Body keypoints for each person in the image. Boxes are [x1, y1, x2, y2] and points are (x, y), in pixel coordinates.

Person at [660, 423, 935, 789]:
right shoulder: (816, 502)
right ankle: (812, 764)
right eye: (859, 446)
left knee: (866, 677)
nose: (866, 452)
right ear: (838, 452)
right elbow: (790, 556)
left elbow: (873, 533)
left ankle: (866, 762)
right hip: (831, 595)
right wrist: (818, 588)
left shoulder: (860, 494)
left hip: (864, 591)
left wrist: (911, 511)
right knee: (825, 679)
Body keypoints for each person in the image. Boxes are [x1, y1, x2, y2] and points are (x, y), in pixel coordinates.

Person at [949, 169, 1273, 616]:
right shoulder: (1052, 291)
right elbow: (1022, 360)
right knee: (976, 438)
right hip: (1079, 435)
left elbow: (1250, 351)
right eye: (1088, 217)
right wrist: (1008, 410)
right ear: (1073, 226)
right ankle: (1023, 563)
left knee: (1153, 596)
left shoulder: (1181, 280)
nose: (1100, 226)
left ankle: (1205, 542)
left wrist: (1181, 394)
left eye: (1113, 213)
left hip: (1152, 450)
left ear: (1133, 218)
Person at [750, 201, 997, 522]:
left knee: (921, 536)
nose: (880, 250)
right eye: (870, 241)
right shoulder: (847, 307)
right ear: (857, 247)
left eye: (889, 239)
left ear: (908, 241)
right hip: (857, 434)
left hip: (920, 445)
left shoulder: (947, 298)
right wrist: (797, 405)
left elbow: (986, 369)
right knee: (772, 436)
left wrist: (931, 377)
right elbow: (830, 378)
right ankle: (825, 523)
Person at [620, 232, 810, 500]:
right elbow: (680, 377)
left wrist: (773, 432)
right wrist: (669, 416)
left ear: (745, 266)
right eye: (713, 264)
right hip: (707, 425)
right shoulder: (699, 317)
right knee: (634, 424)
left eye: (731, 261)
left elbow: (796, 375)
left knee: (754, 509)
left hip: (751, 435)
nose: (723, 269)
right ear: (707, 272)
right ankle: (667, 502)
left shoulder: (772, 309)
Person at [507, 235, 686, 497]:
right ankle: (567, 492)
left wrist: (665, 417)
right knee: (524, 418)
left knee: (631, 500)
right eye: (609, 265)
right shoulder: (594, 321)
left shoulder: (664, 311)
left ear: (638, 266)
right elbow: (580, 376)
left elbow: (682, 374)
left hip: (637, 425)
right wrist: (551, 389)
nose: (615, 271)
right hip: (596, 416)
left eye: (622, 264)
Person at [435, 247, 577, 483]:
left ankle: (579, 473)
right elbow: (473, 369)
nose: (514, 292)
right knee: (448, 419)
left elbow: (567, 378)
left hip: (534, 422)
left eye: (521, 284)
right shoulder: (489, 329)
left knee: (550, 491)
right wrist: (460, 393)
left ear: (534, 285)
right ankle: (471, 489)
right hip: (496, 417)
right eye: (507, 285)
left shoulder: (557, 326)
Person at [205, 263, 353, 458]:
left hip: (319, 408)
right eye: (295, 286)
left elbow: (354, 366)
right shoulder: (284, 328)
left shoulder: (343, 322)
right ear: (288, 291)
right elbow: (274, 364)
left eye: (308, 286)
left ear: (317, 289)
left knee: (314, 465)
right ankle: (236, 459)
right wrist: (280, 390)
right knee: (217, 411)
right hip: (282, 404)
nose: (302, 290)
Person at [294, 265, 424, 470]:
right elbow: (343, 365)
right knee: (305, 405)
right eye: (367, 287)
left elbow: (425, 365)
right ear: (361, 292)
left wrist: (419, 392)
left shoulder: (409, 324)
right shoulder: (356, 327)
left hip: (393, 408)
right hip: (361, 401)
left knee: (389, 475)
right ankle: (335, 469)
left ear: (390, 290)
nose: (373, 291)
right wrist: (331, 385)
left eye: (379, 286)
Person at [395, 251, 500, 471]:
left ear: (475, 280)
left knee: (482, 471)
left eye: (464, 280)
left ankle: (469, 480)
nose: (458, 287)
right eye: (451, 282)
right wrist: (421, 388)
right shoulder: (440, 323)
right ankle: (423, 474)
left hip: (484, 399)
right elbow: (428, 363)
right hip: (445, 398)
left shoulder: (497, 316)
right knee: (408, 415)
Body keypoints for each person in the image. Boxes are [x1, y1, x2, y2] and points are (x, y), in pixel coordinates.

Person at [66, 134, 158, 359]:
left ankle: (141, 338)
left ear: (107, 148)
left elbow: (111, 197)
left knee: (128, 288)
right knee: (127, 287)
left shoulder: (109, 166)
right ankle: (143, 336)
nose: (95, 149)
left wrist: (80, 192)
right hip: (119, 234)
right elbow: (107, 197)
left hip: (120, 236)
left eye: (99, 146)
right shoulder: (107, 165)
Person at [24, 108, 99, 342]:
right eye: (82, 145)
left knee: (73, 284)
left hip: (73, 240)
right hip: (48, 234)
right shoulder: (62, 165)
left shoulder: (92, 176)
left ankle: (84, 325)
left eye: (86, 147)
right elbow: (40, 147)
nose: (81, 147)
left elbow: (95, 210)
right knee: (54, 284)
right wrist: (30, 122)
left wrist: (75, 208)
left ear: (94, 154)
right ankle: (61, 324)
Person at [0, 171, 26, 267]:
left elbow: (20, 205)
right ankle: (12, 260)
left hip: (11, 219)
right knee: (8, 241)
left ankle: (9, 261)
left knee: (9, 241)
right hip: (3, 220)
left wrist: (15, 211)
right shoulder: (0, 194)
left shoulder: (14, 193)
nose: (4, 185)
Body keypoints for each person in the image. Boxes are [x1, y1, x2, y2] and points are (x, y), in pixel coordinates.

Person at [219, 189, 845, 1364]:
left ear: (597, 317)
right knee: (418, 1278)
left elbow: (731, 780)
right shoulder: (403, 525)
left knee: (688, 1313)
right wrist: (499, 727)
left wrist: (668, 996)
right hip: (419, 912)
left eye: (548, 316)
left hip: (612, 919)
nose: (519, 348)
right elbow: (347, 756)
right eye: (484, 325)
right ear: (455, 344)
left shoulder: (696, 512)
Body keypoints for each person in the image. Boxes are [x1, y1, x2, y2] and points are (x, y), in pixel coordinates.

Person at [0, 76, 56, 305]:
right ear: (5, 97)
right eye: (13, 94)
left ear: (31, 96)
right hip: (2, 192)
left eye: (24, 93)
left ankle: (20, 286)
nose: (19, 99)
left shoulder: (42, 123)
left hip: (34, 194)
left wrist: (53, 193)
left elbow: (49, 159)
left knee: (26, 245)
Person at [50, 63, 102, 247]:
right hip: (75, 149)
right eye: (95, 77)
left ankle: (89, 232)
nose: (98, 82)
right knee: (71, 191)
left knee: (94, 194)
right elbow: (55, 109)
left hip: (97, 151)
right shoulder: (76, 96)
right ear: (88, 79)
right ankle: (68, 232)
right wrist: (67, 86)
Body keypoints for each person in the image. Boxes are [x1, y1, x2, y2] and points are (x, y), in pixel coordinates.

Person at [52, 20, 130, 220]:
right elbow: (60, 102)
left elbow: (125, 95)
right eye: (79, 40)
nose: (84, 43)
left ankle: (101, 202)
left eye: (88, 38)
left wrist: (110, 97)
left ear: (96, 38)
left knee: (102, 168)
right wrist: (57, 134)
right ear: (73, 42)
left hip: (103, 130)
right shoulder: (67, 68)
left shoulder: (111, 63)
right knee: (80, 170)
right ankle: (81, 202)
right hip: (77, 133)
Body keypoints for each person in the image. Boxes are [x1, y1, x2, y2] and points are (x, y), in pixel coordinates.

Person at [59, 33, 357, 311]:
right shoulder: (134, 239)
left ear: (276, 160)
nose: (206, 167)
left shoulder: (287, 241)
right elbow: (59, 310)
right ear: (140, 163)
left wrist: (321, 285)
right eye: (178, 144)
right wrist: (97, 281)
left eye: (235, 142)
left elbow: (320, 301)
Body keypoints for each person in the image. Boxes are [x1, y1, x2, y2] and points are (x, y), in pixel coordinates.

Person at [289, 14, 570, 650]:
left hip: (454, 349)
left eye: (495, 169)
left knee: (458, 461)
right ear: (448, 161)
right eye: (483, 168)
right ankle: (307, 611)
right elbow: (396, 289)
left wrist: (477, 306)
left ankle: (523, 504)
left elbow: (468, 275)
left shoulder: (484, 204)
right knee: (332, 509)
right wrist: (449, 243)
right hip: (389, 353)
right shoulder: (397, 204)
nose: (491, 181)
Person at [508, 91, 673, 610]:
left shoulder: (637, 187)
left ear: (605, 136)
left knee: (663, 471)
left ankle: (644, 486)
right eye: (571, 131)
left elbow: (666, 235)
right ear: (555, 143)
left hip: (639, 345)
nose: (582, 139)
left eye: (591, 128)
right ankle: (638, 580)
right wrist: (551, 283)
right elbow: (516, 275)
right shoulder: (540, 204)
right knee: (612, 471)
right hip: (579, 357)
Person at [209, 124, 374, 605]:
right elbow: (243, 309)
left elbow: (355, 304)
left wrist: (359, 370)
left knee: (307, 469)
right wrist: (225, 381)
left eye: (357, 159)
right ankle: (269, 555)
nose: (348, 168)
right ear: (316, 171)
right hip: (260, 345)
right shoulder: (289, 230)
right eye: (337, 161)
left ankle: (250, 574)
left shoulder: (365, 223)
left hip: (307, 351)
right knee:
....................
Exercise instructions
In the data above, start at the line that has "right knee: (612, 471)", stop after the line that has "right eye: (337, 161)", and print every line in between exactly as it stands.

Solution to the problem
right knee: (612, 471)
right hip: (579, 357)
Person at [209, 124, 374, 605]:
right elbow: (243, 309)
left elbow: (355, 304)
left wrist: (359, 370)
left knee: (307, 469)
right wrist: (225, 381)
left eye: (357, 159)
right ankle: (269, 555)
nose: (348, 168)
right ear: (316, 171)
right hip: (260, 345)
right shoulder: (289, 230)
right eye: (337, 161)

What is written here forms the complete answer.